SELECTED EXTRACT.
Not to turn this into a post about gender (which I am egregiously unqualified to write), but I am confused by the celebration of Women’s Day in Russia. Apparently even some Russian women are confused, according to a local blogger: “It is you, America, who should be celebrating this holiday. Seriously—you, not us. Because it’s supposed to be all about emancipation, equal rights, better quality of life, blah-blah-Nancy-Pelosi. While we, on the other hand, turned this day into a celebration of humility, inequality and very little logic.”
Since 1921, Russia has taken one day out of the year to celebrate its women, on March 8. This is technically the UN’s “International Women Day,” but anything the UN declares a holiday generally takes on the importance of something like Arbor Day—self-important, but not too popular. Not so in Russia, where it is now widely considered to be a kind of Valentine’s Day. Seeing as the holiday was originally intended to celebrate women’s liberation from the shackles of the paternalistic bourgeois family model, it is all the more ironic that it has degenerated into a capitalist bacchanalia of chocolate boxes and bouquets.
Everyone celebrates Women’s Day here, directly or indirectly. The day itself is a bank holiday, so businesses make up for it by celebrating their female employees on the previous weekday. And should March 8 happen to be on a weekend, the state will proclaim the following Monday holiday as well—just to make sure everyone gets a decent day off. As a result, Women’s Day can very easily escalate into Women’s Long Weekend, and—by God—those days can be messy.

DATA LISTING.
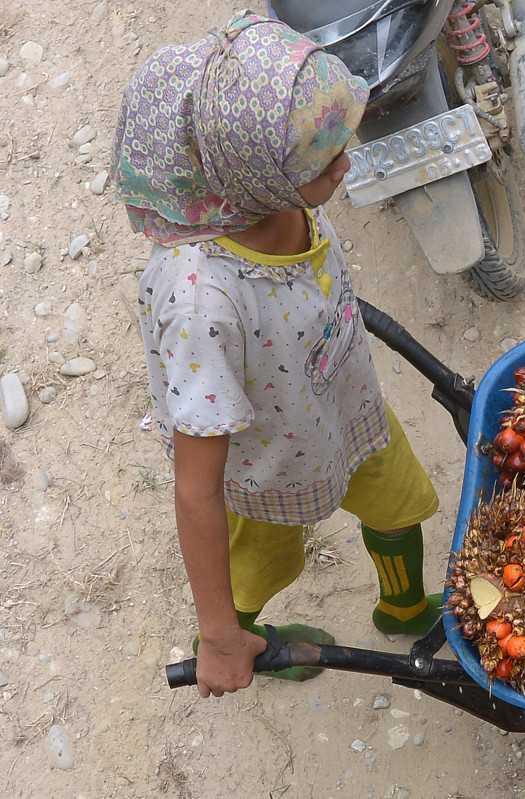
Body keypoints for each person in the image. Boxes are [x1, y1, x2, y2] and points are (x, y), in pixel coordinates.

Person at [113, 12, 442, 699]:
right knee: (254, 572)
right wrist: (215, 639)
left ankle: (404, 606)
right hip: (264, 468)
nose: (346, 164)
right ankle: (244, 636)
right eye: (327, 163)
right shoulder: (203, 304)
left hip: (345, 408)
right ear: (261, 178)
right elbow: (197, 487)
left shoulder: (269, 185)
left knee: (399, 504)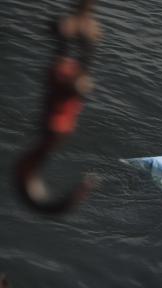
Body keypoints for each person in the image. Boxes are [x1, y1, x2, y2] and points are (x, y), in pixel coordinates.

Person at [15, 0, 101, 213]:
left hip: (56, 116)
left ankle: (75, 25)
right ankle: (74, 26)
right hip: (56, 115)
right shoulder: (62, 78)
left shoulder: (64, 78)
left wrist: (81, 191)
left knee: (77, 57)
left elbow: (79, 81)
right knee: (74, 56)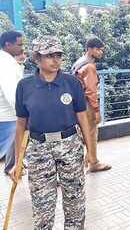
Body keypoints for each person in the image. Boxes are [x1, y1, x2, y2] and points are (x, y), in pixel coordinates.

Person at [11, 36, 97, 229]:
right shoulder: (24, 86)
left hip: (70, 146)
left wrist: (91, 152)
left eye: (58, 55)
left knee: (75, 204)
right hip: (38, 150)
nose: (56, 60)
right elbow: (20, 125)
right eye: (50, 55)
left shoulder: (71, 83)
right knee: (42, 208)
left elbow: (83, 118)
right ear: (37, 58)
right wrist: (18, 161)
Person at [71, 37, 111, 172]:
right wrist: (96, 110)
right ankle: (93, 162)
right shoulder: (89, 66)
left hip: (76, 103)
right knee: (91, 131)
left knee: (83, 131)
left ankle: (88, 159)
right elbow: (91, 91)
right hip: (86, 103)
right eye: (98, 49)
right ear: (90, 49)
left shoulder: (79, 63)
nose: (101, 52)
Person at [0, 30, 24, 176]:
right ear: (8, 45)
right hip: (6, 118)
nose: (22, 48)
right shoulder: (6, 63)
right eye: (19, 44)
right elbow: (11, 93)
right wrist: (24, 113)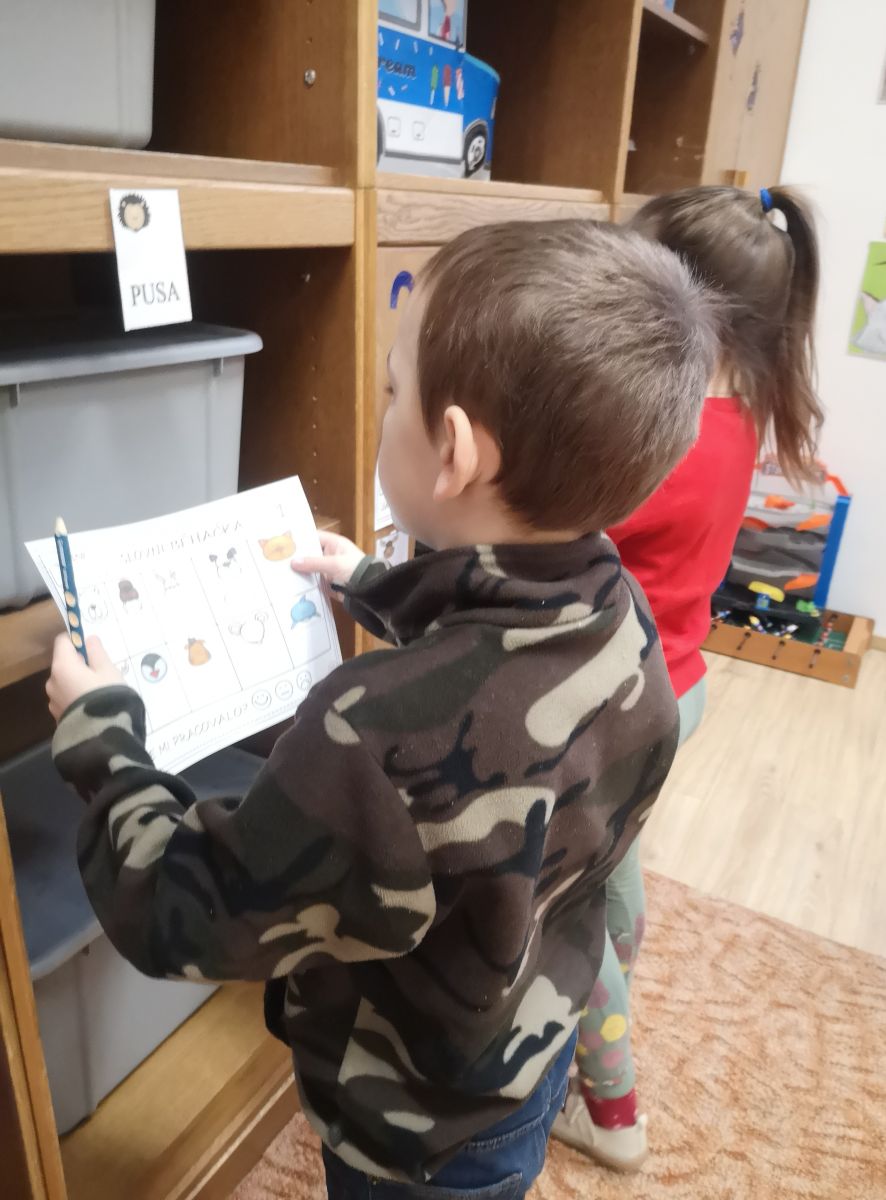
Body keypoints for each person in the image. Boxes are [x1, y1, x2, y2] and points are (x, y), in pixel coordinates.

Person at [45, 219, 718, 1200]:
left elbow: (181, 912)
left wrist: (101, 737)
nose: (385, 403)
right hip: (527, 1059)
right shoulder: (618, 606)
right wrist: (370, 581)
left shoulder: (369, 731)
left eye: (394, 389)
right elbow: (499, 649)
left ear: (454, 452)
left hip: (412, 1134)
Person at [553, 185, 822, 1172]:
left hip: (609, 703)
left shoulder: (661, 437)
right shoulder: (736, 415)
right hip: (674, 686)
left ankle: (611, 1112)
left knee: (562, 910)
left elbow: (558, 534)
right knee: (614, 866)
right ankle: (613, 975)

ACTION ITEM A.
Reproduce word for word the part of the piece on Women's Day in Russia starting with "Everyone celebrates Women’s" and going on through "can be messy.".
ACTION ITEM B.
Write the next part of the piece on Women's Day in Russia, picking up after its final sentence.
The material has no connection to the piece on Women's Day in Russia.

EXPECTED ANSWER A.
Everyone celebrates Women’s Day here, directly or indirectly. The day itself is a bank holiday, so businesses make up for it by celebrating their female employees on the previous weekday. And should March 8 happen to be on a weekend, the state will proclaim the following Monday holiday as well—just to make sure everyone gets a decent day off. As a result, Women’s Day can very easily escalate into Women’s Long Weekend, and—by God—those days can be messy.

EXPECTED ANSWER B.
First off, women (Russia’s demographic majority) expect special treatment today, and the day before. And they can usually accuse their menfolk of insufficient respect should the treatment wear off significantly the next day. The special treatment usually involves acknowledgement of all the effort women put into both their career and their family. Just like everywhere else in the world, even the most successful Russian career women are expected to take on the majority of housekeeping and child-rearing responsibilities. A male housewife in Russia is still a completely unfathomable concept, so it is a longstanding tradition for men to cook on this day, and (gasp) clean the kitchen and wash the dishes, even if they make a mess doing so. The “Opposite Day” attitude surrounding this ritual makes it all the more insulting to the concept of equality it was originally intended to promote.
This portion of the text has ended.